**Set task**: Copy out the data below, replacing "scientific name" with "taxon name" and keeping every other line the same. Leave the pictures out of your answer.
[Entries shown start]
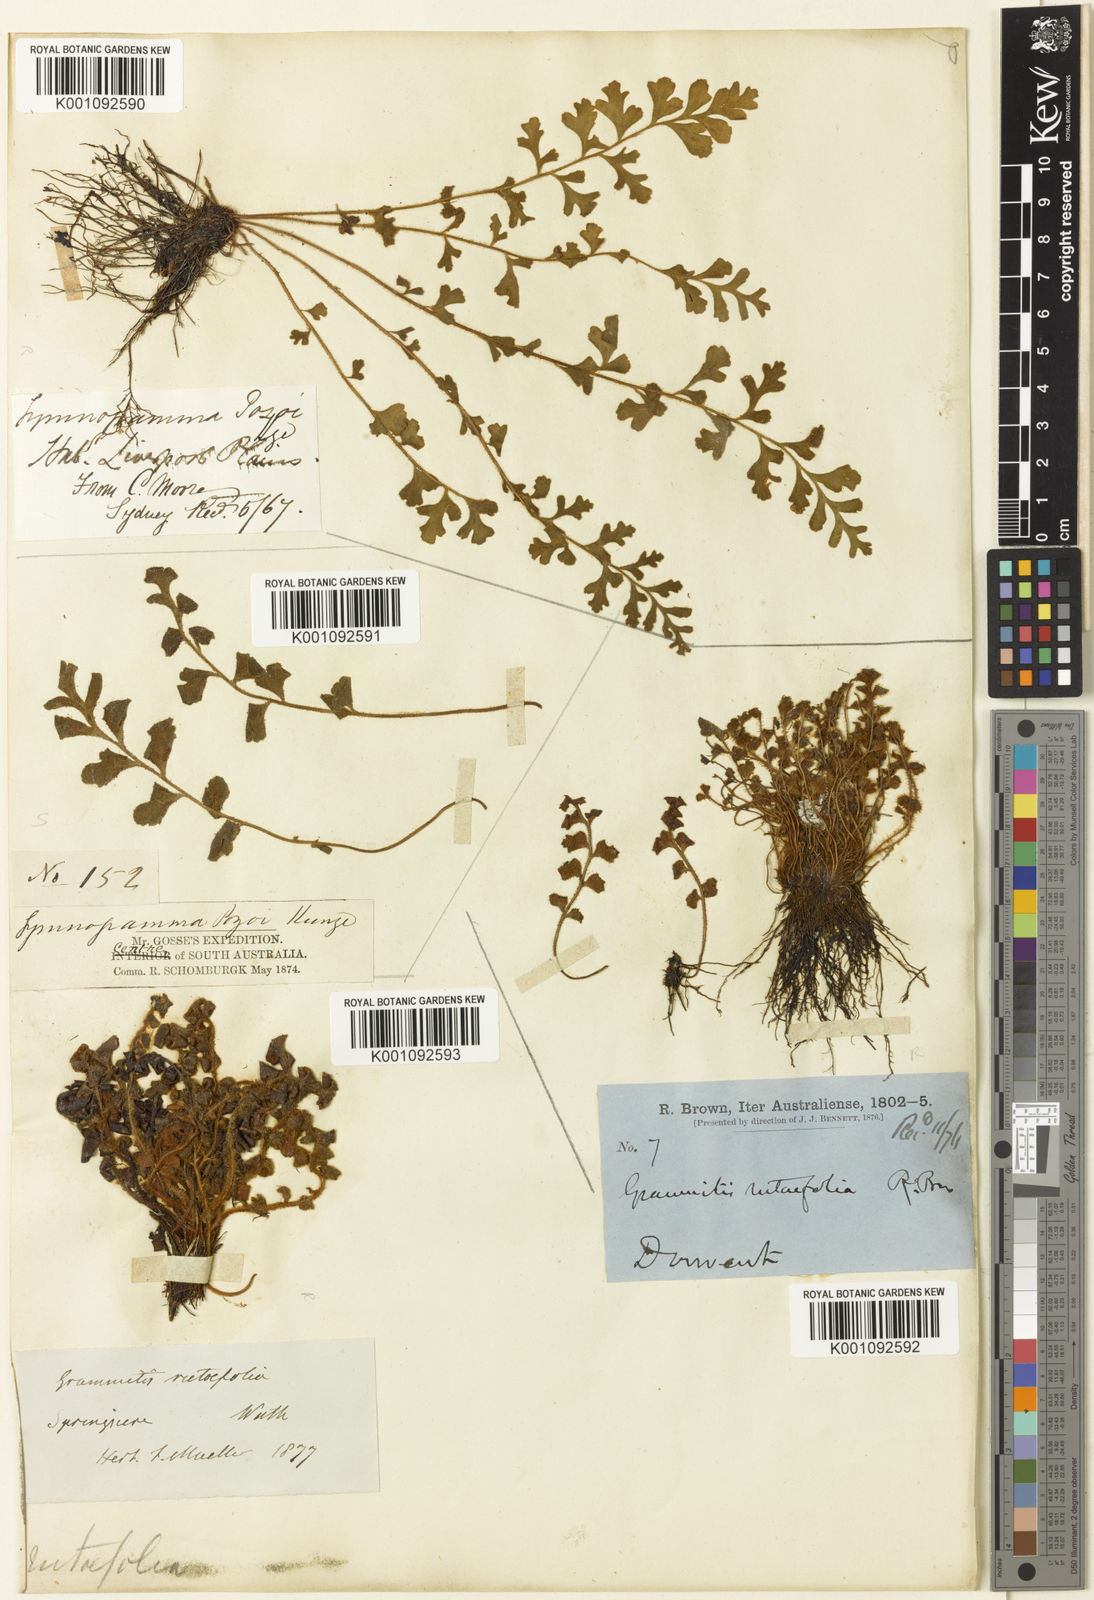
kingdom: Plantae
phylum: Tracheophyta
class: Polypodiopsida
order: Polypodiales
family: Aspleniaceae
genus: Asplenium
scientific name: Asplenium
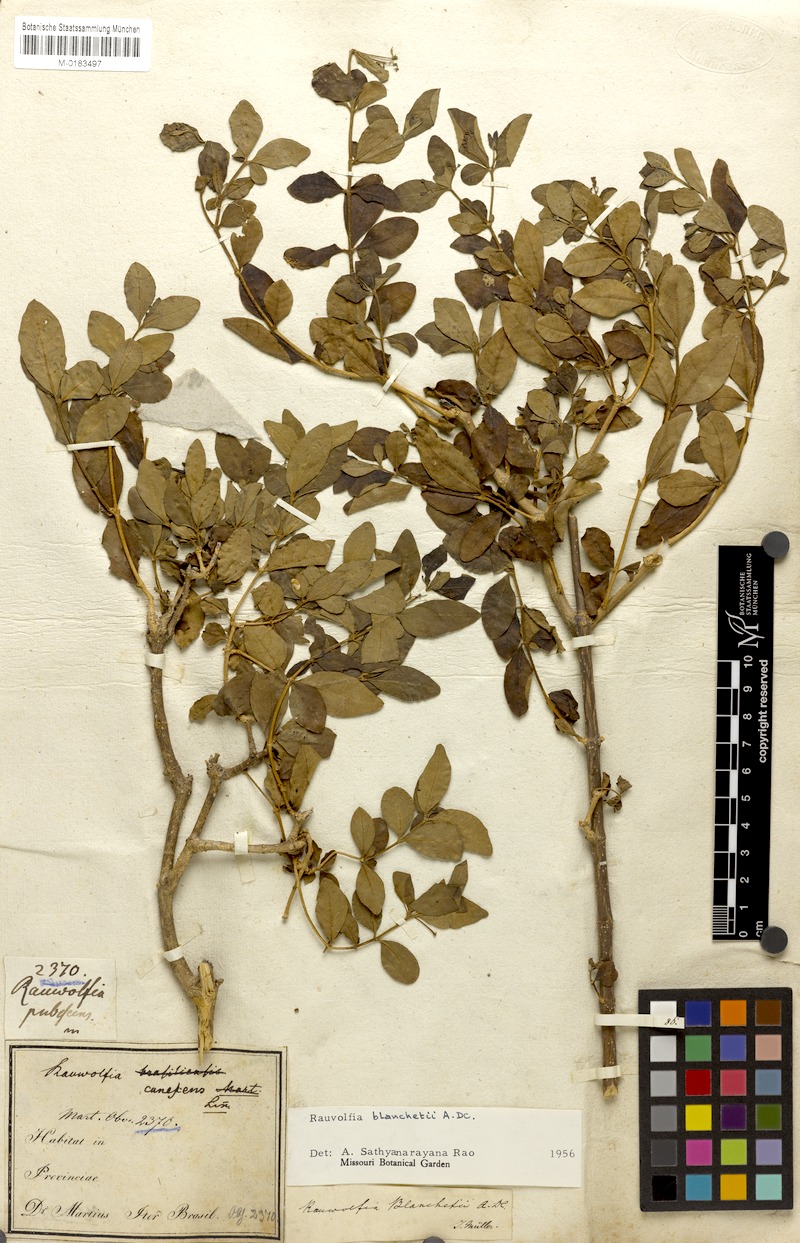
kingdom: Plantae
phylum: Tracheophyta
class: Magnoliopsida
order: Gentianales
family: Apocynaceae
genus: Rauvolfia
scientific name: Rauvolfia ligustrina
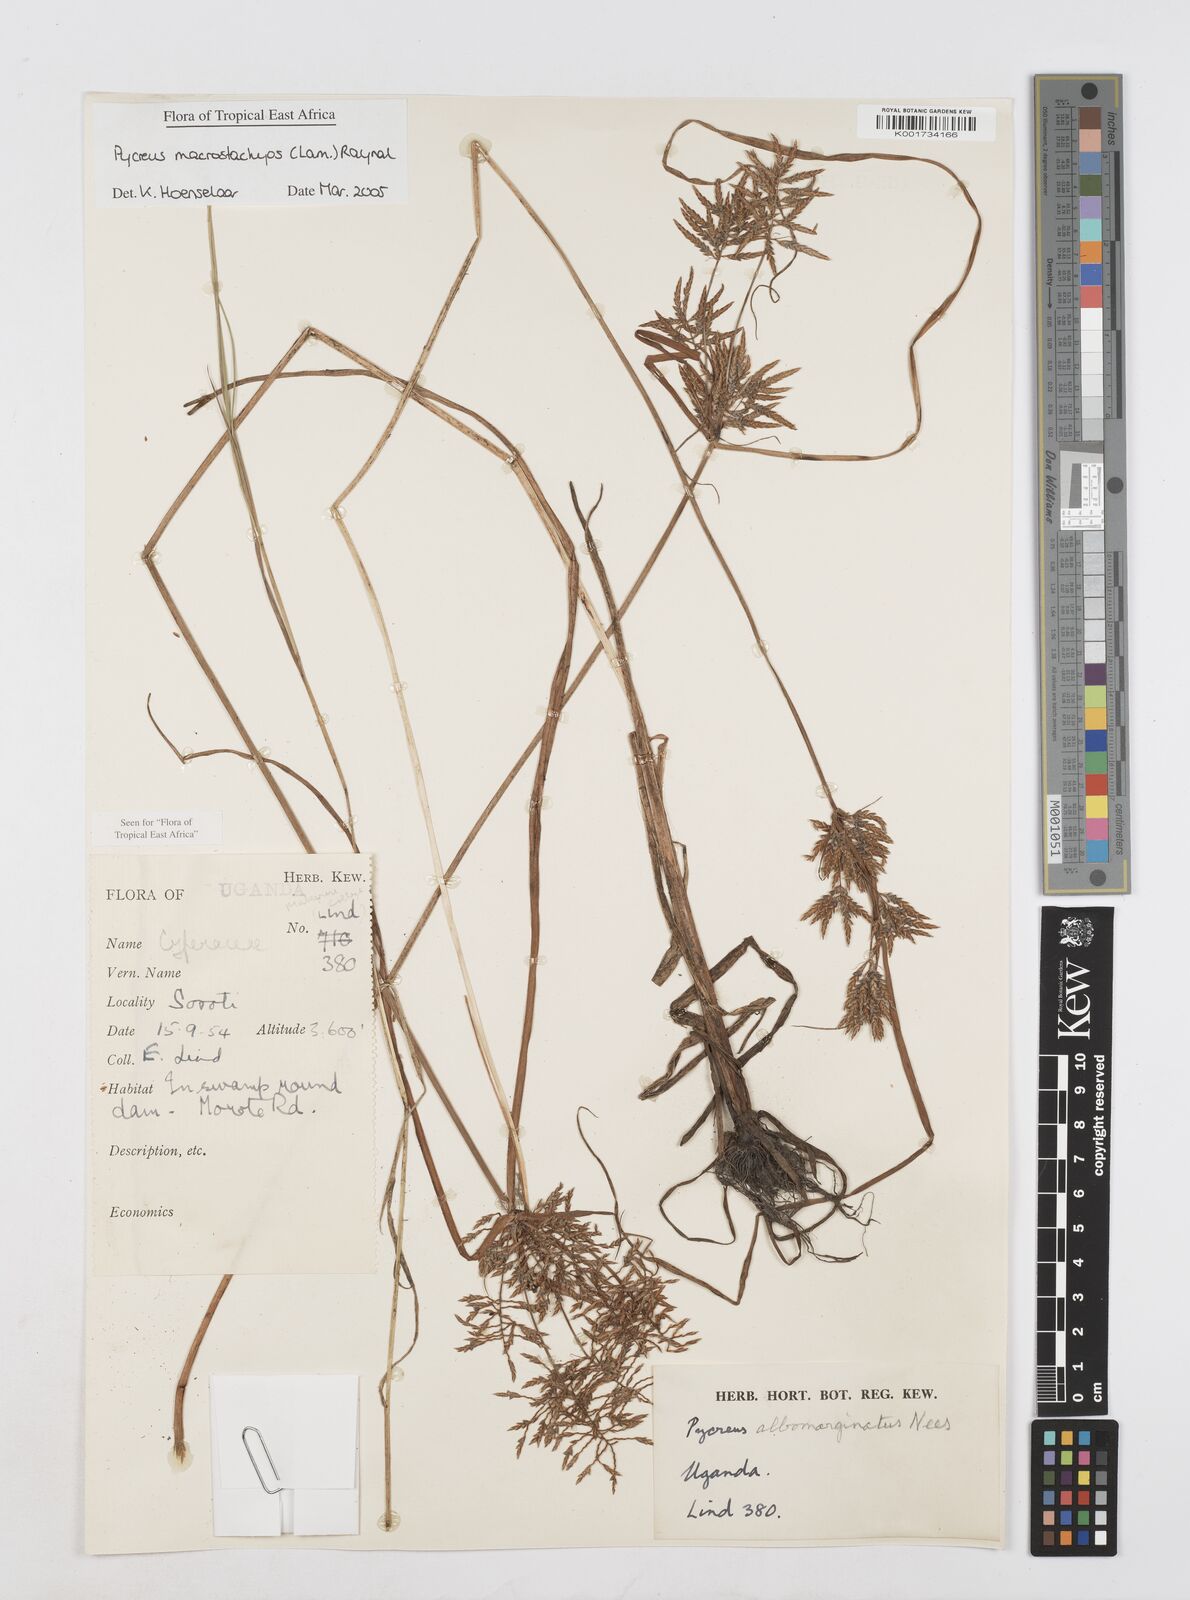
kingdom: Plantae
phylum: Tracheophyta
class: Liliopsida
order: Poales
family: Cyperaceae
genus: Cyperus
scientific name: Cyperus macrostachyos
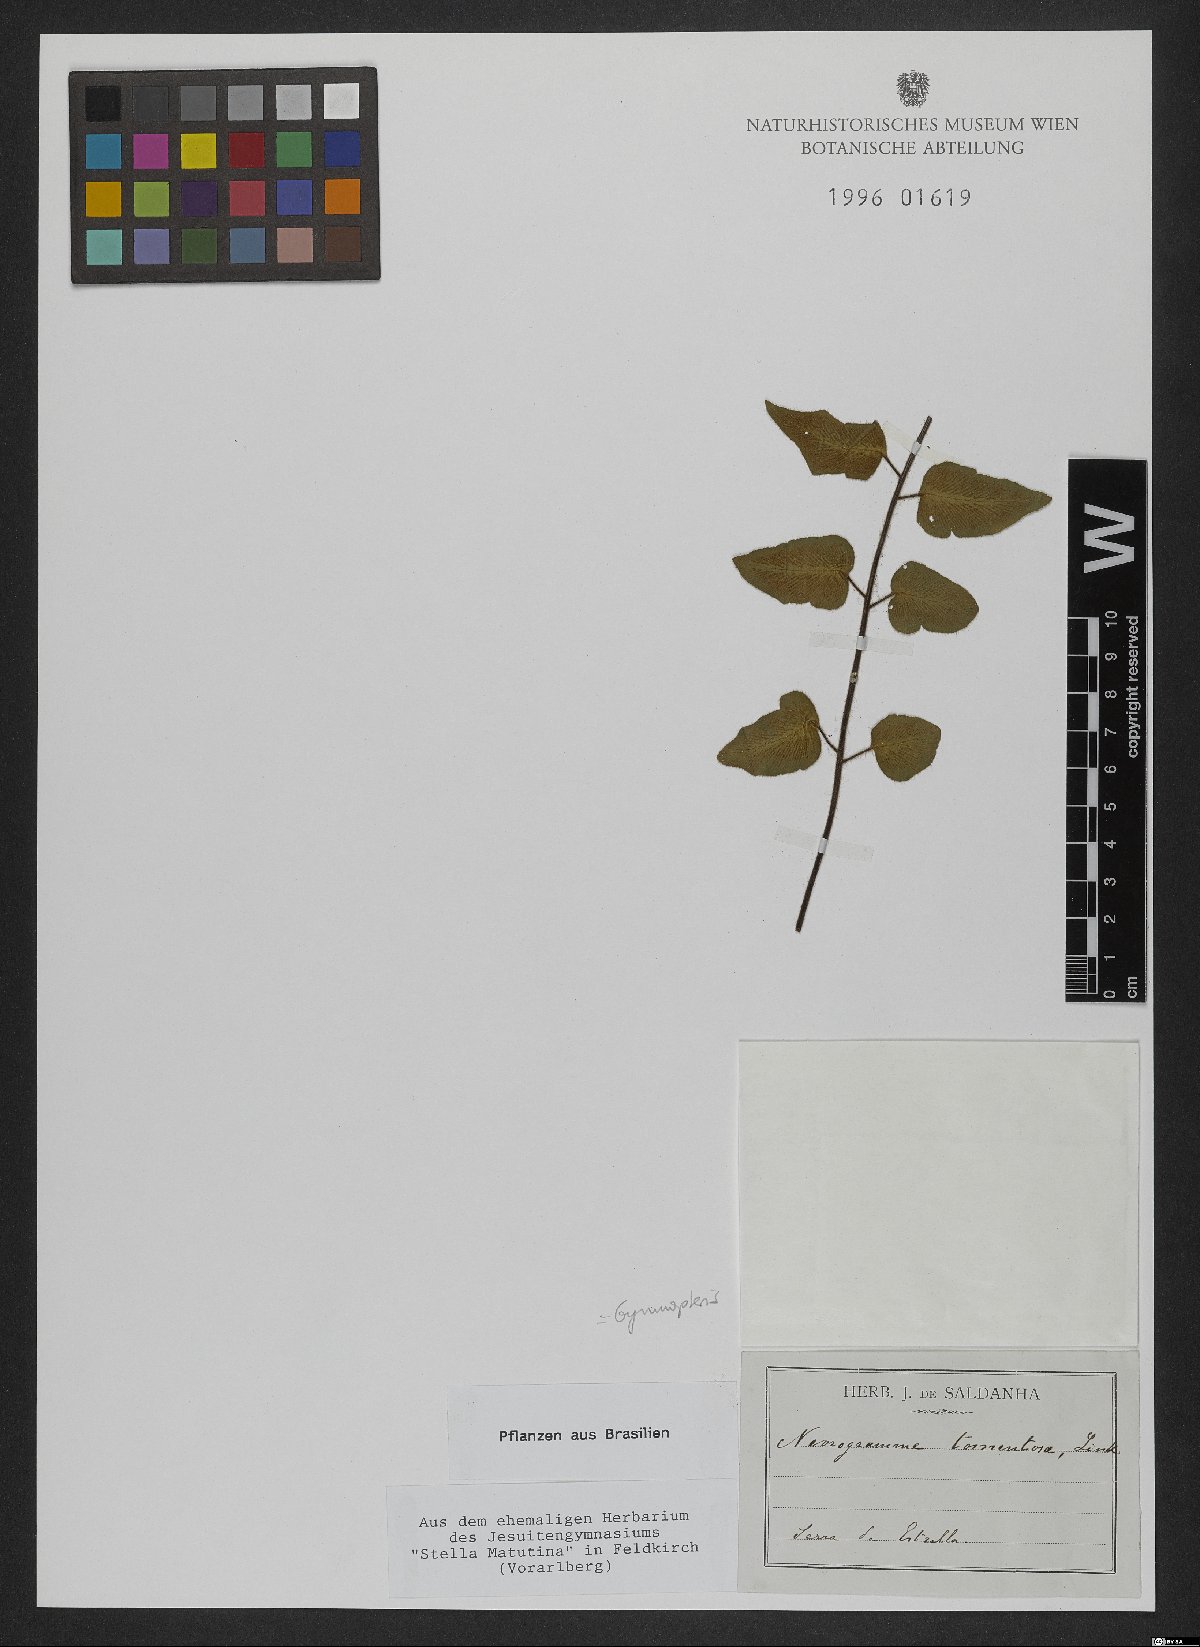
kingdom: Plantae
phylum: Tracheophyta
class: Polypodiopsida
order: Polypodiales
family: Pteridaceae
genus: Hemionitis
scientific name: Hemionitis tomentosa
[Entries shown end]
**Result of the exercise**:
kingdom: Plantae
phylum: Tracheophyta
class: Polypodiopsida
order: Polypodiales
family: Aspleniaceae
genus: Asplenium
taxon name: Asplenium
kingdom: Plantae
phylum: Tracheophyta
class: Magnoliopsida
order: Gentianales
family: Apocynaceae
genus: Rauvolfia
taxon name: Rauvolfia ligustrina
kingdom: Plantae
phylum: Tracheophyta
class: Liliopsida
order: Poales
family: Cyperaceae
genus: Cyperus
taxon name: Cyperus macrostachyos
kingdom: Plantae
phylum: Tracheophyta
class: Polypodiopsida
order: Polypodiales
family: Pteridaceae
genus: Hemionitis
taxon name: Hemionitis tomentosa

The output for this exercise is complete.